Fast and Scalable Earth Texture Synthesis using Spatially Assembled Generative Adversarial Neural Networks

The earth texture with complex morphological geometry and compositions such as shale and carbonate rocks, is typically characterized with sparse field samples because of an expensive and time-consuming characterization process. Accordingly, generating arbitrary large size of the geological texture with similar topological structures at a low computation cost has become one of the key tasks for realistic geomaterial reconstruction. Recently, generative adversarial neural networks (GANs) have demonstrated a potential of synthesizing input textural images and creating equiprobable geomaterial images. However, the texture synthesis with the GANs framework is often limited by the computational cost and scalability of the output texture size. In this study, we proposed a spatially assembled GANs (SAGANs) that can generate output images of an arbitrary large size regardless of the size of training images with computational efficiency. The performance of the SAGANs was evaluated with two and three dimensional (2D and 3D) rock image samples widely used in geostatistical reconstruction of the earth texture. We demonstrate SAGANs can generate the arbitrary large size of statistical realizations with connectivity and structural properties similar to training images, and also can generate a variety of realizations even on a single training image. In addition, the computational time was significantly improved compared to standard GANs frameworks.
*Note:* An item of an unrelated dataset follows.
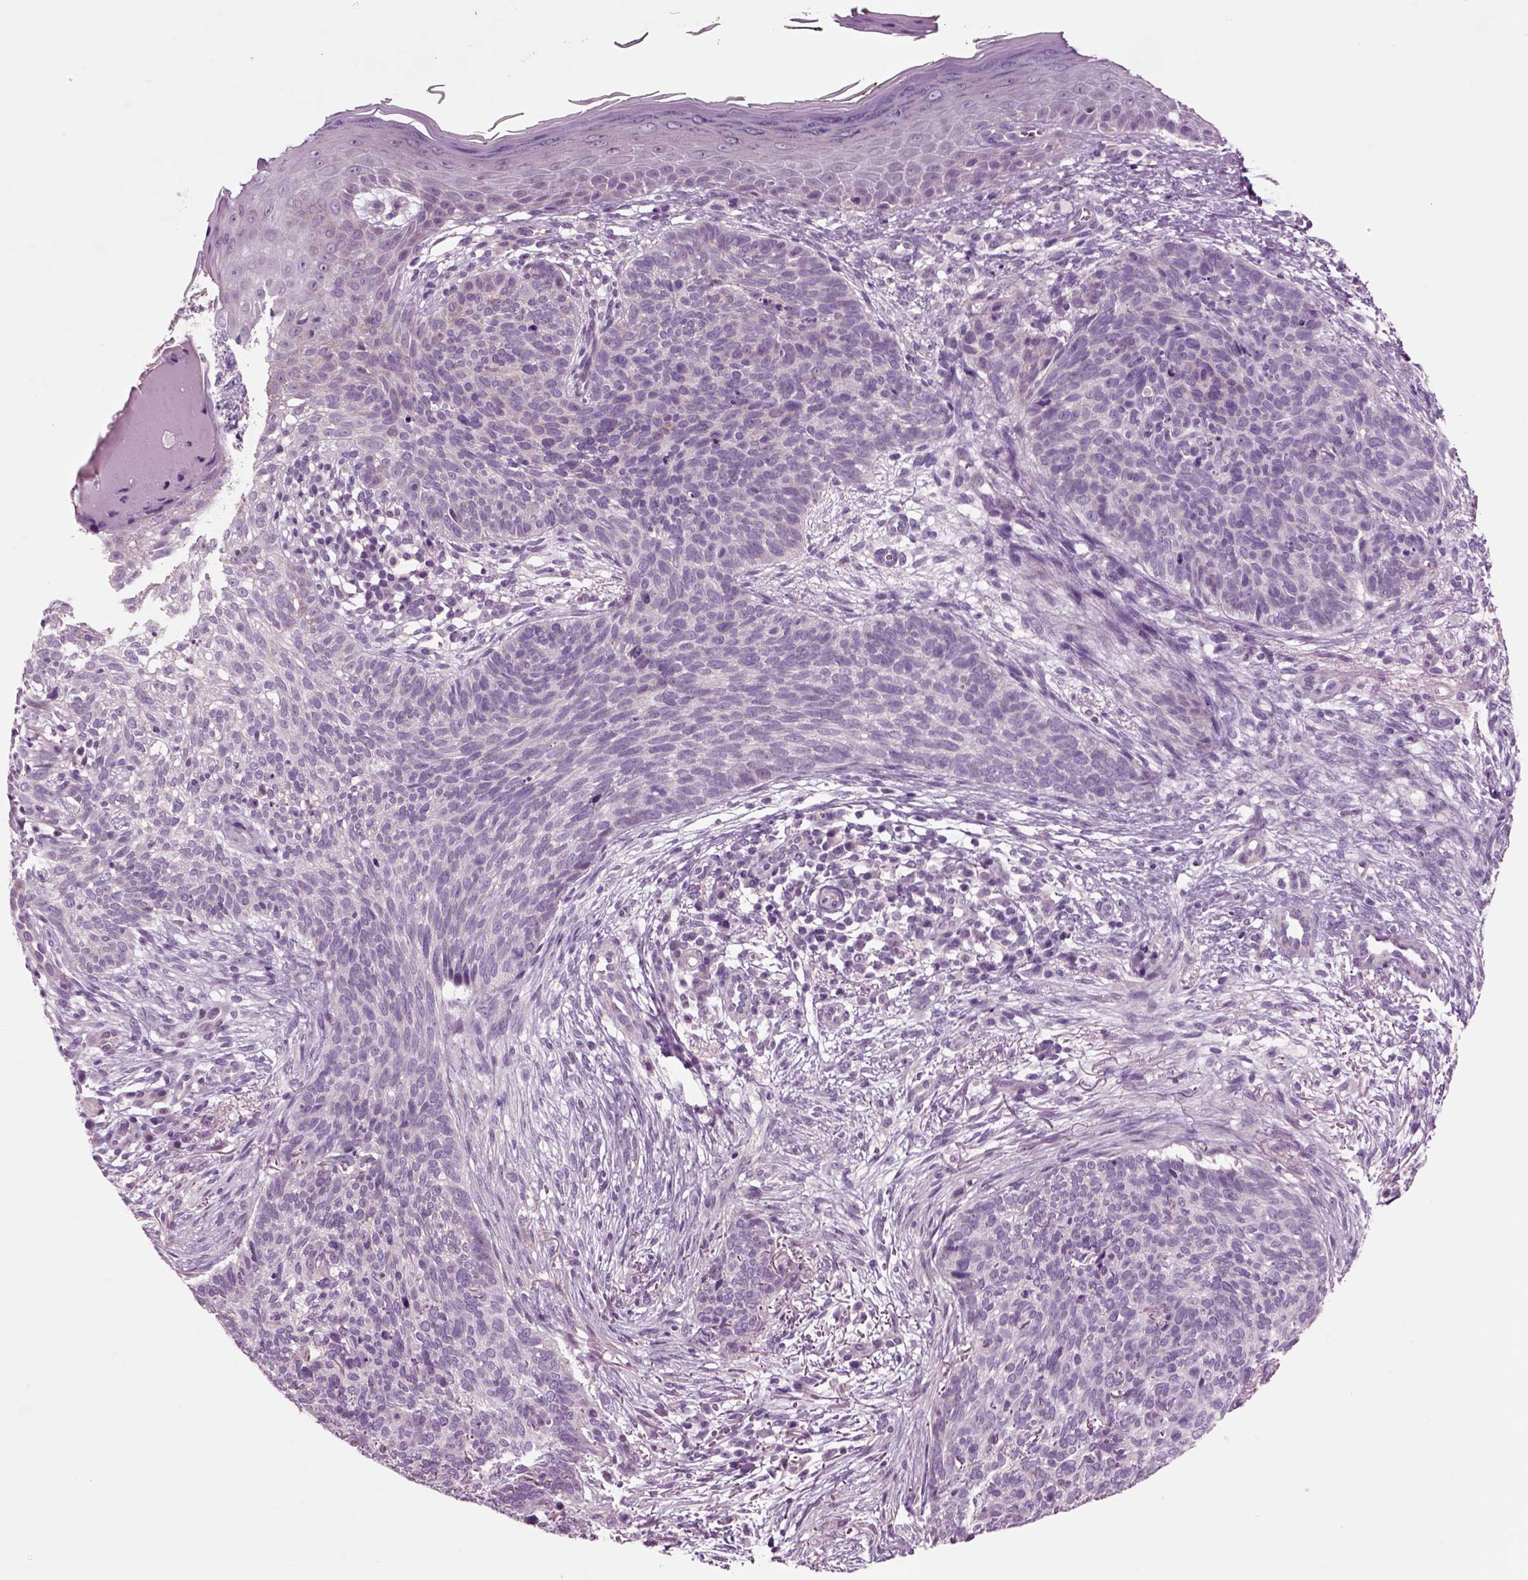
{"staining": {"intensity": "negative", "quantity": "none", "location": "none"}, "tissue": "skin cancer", "cell_type": "Tumor cells", "image_type": "cancer", "snomed": [{"axis": "morphology", "description": "Basal cell carcinoma"}, {"axis": "topography", "description": "Skin"}], "caption": "DAB immunohistochemical staining of skin cancer exhibits no significant staining in tumor cells.", "gene": "CHGB", "patient": {"sex": "male", "age": 64}}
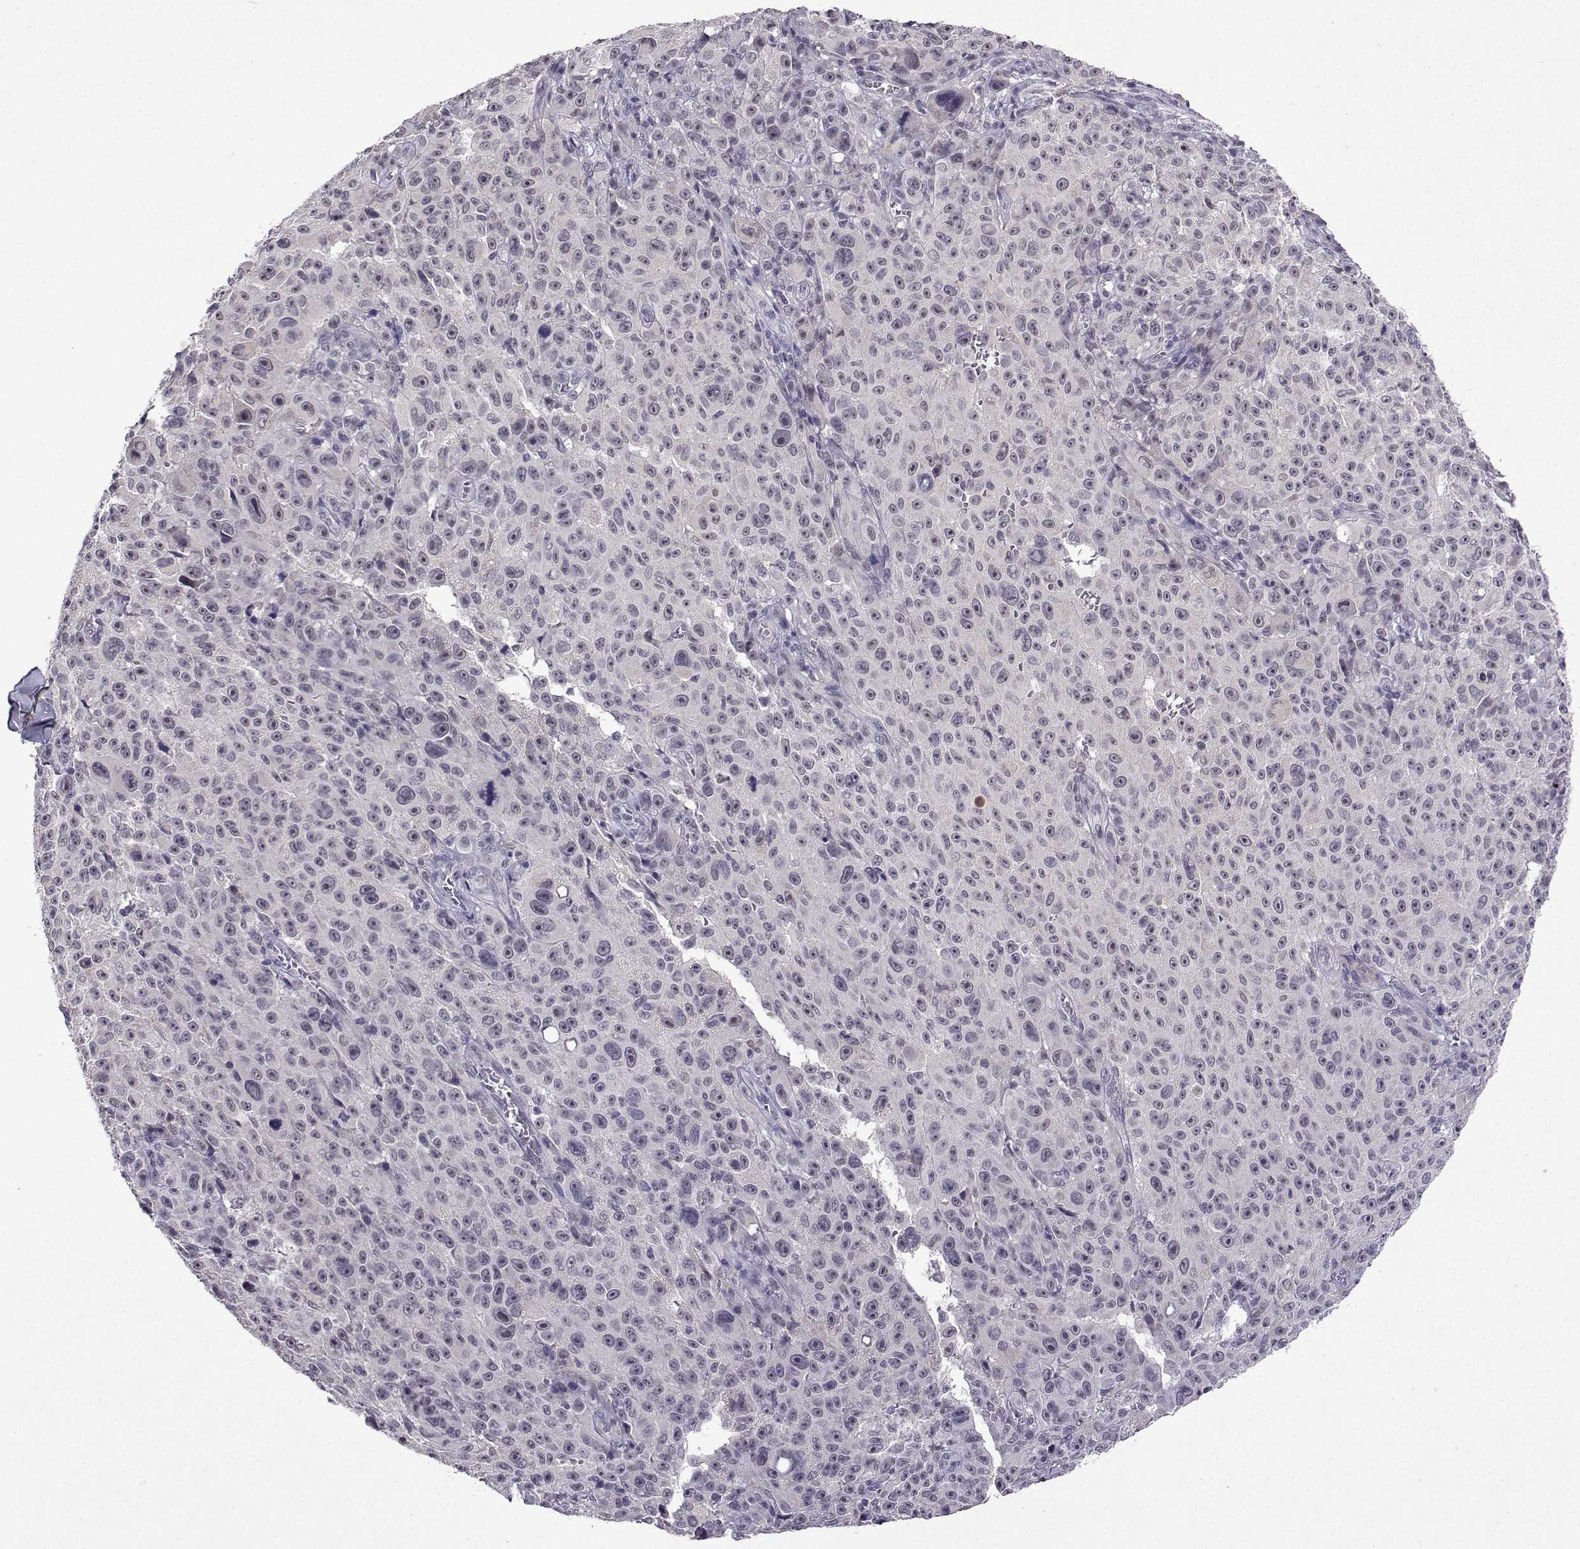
{"staining": {"intensity": "negative", "quantity": "none", "location": "none"}, "tissue": "melanoma", "cell_type": "Tumor cells", "image_type": "cancer", "snomed": [{"axis": "morphology", "description": "Malignant melanoma, NOS"}, {"axis": "topography", "description": "Skin"}], "caption": "A high-resolution image shows immunohistochemistry staining of malignant melanoma, which reveals no significant expression in tumor cells.", "gene": "CCL28", "patient": {"sex": "female", "age": 82}}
Connectivity-informed Drainage Network Generation using Deep Convolution Generative Adversarial Networks

Stochastic network modeling is often limited by high computational costs to generate a large number of networks enough for meaningful statistical evaluation. In this study, Deep Convolutional Generative Adversarial Networks (DCGANs) were applied to quickly reproduce drainage networks from the already generated network samples without repetitive long modeling of the stochastic network model, Gibb's model. In particular, we developed a novel connectivity-informed method that converts the drainage network images to the directional information of flow on each node of the drainage network, and then transform it into multiple binary layers where the connectivity constraints between nodes in the drainage network are stored. DCGANs trained with three different types of training samples were compared; 1) original drainage network images, 2) their corresponding directional information only, and 3) the connectivity-informed directional information. Comparison of generated images demonstrated that the novel connectivity-informed method outperformed the other two methods by training DCGANs more effectively and better reproducing accurate drainage networks due to its compact representation of the network complexity and connectivity. This work highlights that DCGANs can be applicable for high contrast images common in earth and material sciences where the network, fractures, and other high contrast features are important.